「彼女いても私大丈夫ですよ。」『無自覚な恋の水槽の中で 6階の厄介な住人たち』③

文芸・カルチャー

更新日:2019/11/11

『無自覚な恋の水槽の中で 6階の厄介な住人たち』(イアム/KADOKAWA)

「バカだ、俺は。今になって、あの唇の感触を反芻するなんて。こんなに会いたくて、触れたくて仕方ないなんて」嘘が上手なモテ男×空気担当の喪女、おじさま好きの女子大生×DTの美男子大学生…WEB恋愛小説の女王「イアム」による、切なく、苦しく、とびきり甘い、眠れぬ夜の大人のためのラブストーリーに加筆修正をくわえて書籍化!

 呼び出すという行為もなかなか無理やりな気がするけれど、一度は「自分が返してもいいけど」と言った彼も、食い下がる俺にすぐに折れてくれた。ほんの少しニヤリとしたところを見ると、変な勘違いをしたらしい。「電話で伝えておく」と言ったあとで、「頑張れよ」となぜか先輩風を吹かされ励まされた。
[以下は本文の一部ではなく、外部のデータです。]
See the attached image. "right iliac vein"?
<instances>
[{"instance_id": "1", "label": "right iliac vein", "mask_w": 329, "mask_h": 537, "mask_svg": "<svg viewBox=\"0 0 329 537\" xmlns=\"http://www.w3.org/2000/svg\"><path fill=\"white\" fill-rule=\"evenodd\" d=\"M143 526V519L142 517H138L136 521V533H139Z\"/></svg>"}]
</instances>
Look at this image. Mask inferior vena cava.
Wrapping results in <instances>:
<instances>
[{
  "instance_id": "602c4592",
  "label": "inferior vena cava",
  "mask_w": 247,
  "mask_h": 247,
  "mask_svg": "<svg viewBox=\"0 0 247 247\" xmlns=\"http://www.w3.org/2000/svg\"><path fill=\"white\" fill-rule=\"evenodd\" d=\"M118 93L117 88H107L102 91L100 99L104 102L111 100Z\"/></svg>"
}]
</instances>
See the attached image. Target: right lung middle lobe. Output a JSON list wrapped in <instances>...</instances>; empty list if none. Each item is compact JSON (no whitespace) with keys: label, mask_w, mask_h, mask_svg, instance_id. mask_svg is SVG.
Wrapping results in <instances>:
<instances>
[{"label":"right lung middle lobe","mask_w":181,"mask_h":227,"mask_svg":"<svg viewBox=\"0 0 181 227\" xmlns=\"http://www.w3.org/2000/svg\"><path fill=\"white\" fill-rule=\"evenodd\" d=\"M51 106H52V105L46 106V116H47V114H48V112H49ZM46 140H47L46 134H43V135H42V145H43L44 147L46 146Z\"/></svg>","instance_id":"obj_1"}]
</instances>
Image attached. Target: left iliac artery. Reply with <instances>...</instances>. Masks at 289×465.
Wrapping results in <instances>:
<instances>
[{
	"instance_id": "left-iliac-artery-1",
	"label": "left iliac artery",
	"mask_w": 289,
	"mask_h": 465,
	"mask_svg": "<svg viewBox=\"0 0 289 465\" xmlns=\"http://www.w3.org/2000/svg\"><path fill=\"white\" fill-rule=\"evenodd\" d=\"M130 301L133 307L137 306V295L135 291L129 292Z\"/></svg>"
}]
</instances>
 エレベーター付近も、集合ポストの前も突っ立っているには怪しいので、外の方へ出て植え込みの横の段差に腰かける。おりてきたら靴音で気付くはずだ。

 8時前ということで外は暗く、入口を照らすライトがひとつ、俺の影をぼんやりとコンクリートの地面に作っている。

「……ばんは」

「……っ!」

 背後からの急な声に叫びそうになった。靴音がしなかったからだ。

 見ると、例のお菊人形のような女が、ライトを背に受けて立っていた。逆光だと、いっそう不気味だ。

「……こんばんは」

 動悸を落ち着かせながら挨拶を返した俺は、彼女を下からまじまじと見る。グレーのスニーカーに黒のスキニー、ゆったりめの白いTシャツ。地味は地味だけれど、朝に見たときよりはかなり若く見える。というか、実はけっこうなスタイルの良さだ。足のラインもキレイだし、胸も結構ある。けれど、俯きがちで、おかっぱ頭と眼鏡を防具のようにして顔を隠しているさまは、やはりいただけなかった。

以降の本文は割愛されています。